I was going to finish the blog post there but then James challenged me to decode repeating XOR encryption. Using the absolutely excellent cryptography site Practical cryptography I learned all about XOR and frequency analysis. The first step is to determine the key length. You can do this using frequency analysis for each key candidate, I used 30 as the maximum key length guesses. I stored each character in a frequency table and incremented them each time they occur in the ciphertext. When you have all the frequencies you can then you can then calculate the index of coincidence (or hamming distance) for each of the columns and frequencies. Once you have the index of coincidence for each key candidate I then got the top 7 and normalized the IC by dividing by the key length candidate then sorted the top 7 by the IC and returned the top one as the guessed key.
I spent a lot of time to try and improve the accuracy of the key guess and rewrote the code a lot of times. The trusted signal blog stated you can improve the accuracy of determining the key length by using the greatest common denominator between the top 5-6 candidates but in my tests I couldn't improve the accuracy. Anyway once you have the key length you simply loop through the ciphertext and each character and xor it and assign it a score based on the character result. I based most of the code on a cool python utility by Alexey Hellman.
Finally I reused my is_like_english function to determine the score of the text if the conversion has been successful or not. This was working for small pieces of text but failed with larger ones and this is because the more text you have the lower ngram score you get, so I changed the fixed value to a percentage of difference between the average and this works regardless of the ciphertext length.

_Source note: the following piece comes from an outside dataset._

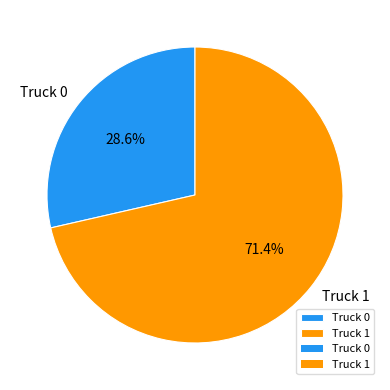

Rank the categories by value from highest to lowest.

Truck 1, Truck 0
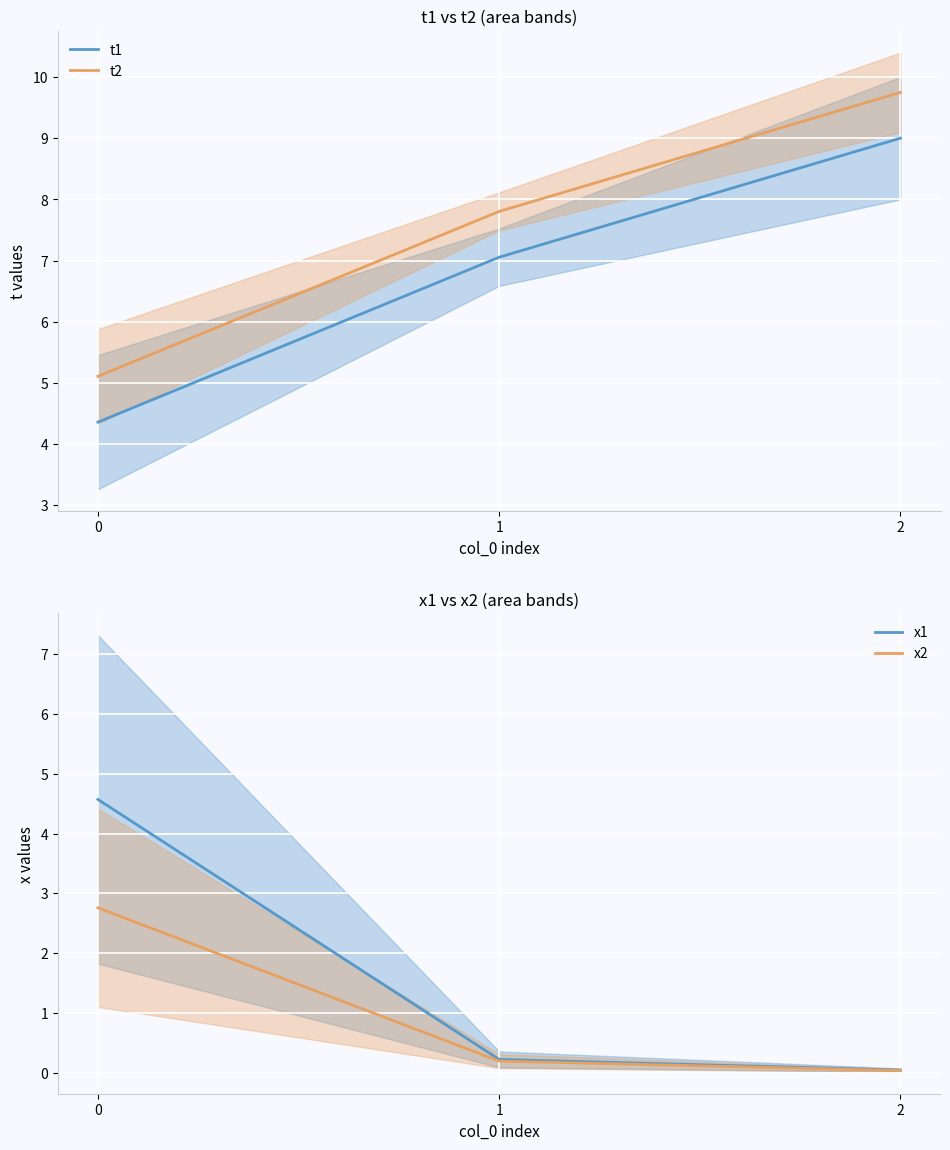

Rank the series at 0 from highest to lowest value.

t2, x1, t1, x2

For very small pieces of ciphertext the XOR decryption will fail, I think this because there isn't enough ciphertext to perform frequency analysis to correctly determine the key length and score for each character decrypted. If you think of a way to improve this then please submit a pull request.
To demonstrate the auto decoding I've done an XOR with a key and then hex encoded it. When you enter the input into the input box watch as Hackvertor will auto decode the hex, guess the key length and then decrypt the XOR encryption automatically and even provide you with the correct tags to reproduce the encoding.

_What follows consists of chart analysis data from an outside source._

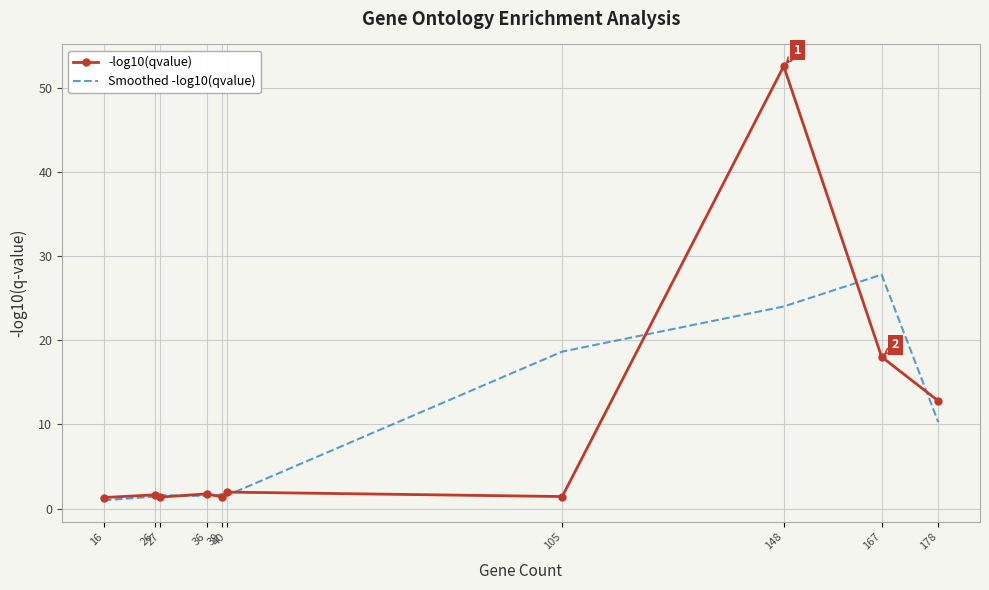

List the series in order of their overall mean, highest first.

-log10(qvalue), Smoothed -log10(qvalue)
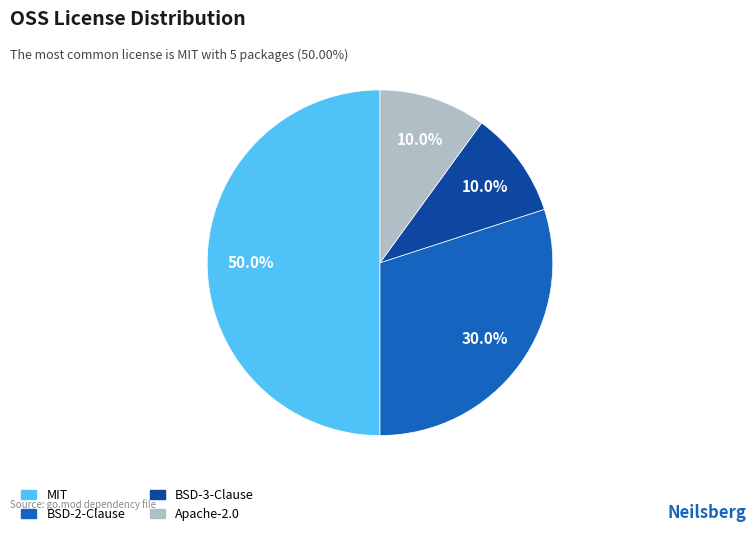

Approximately how many times larger is the value at MIT compared to BSD-3-Clause?

5.0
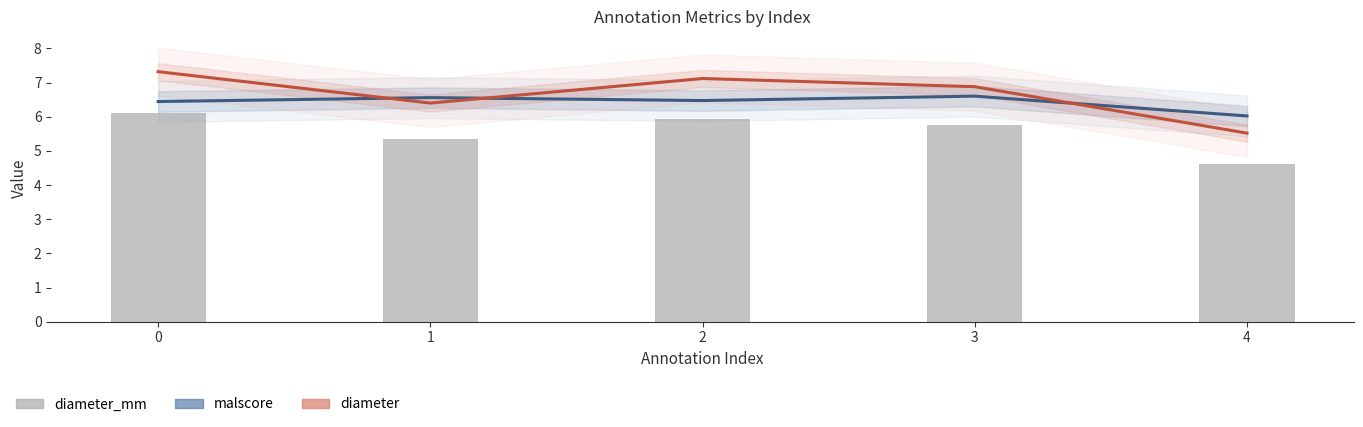

What is the sum of the diameter_mm values at 4 and 3?

10.4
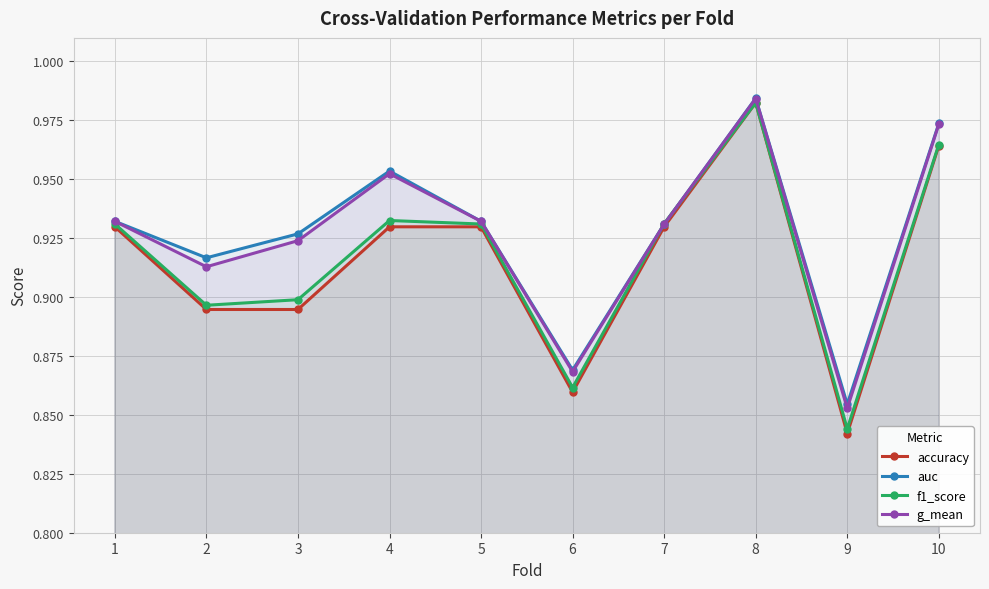

Count the auc values in the range 0 to 1.

10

<@auto_decode_8>1C090C1E05041C101C523D296324212F000D020C04061D001C216F36383668231619064521010606376F3724732E080D0F561617171A003B3B3A6B3630110C18031717074F1037292C39366808174C0545061B00523E2E372E7D68231A4B03161B1A0852313A373F3A26064E0E120217541C1133212D223D2F41170E150D1C1B031D35366F6B2A27144308170B521D0B173C3B2A2D2A68150B0E5613170616523E2E372E203C41151E1A0B17060E103B232A3F3A2D124D4B391000541D17212A22393020041118560300111E07372137272A68140D08191317064F10202E2D2F732604144B00101E1A0A00332D2A273A3C1843081A0401070A01723B2B2A276823161906451B074F063A2A632D3A3A12174B020A52060A023D3D3765<@/auto_decode_8>
Repeated XOR is genuinely used from time to time, so hopefully this feature will help prevent some applications from getting away with looks-legit encryption.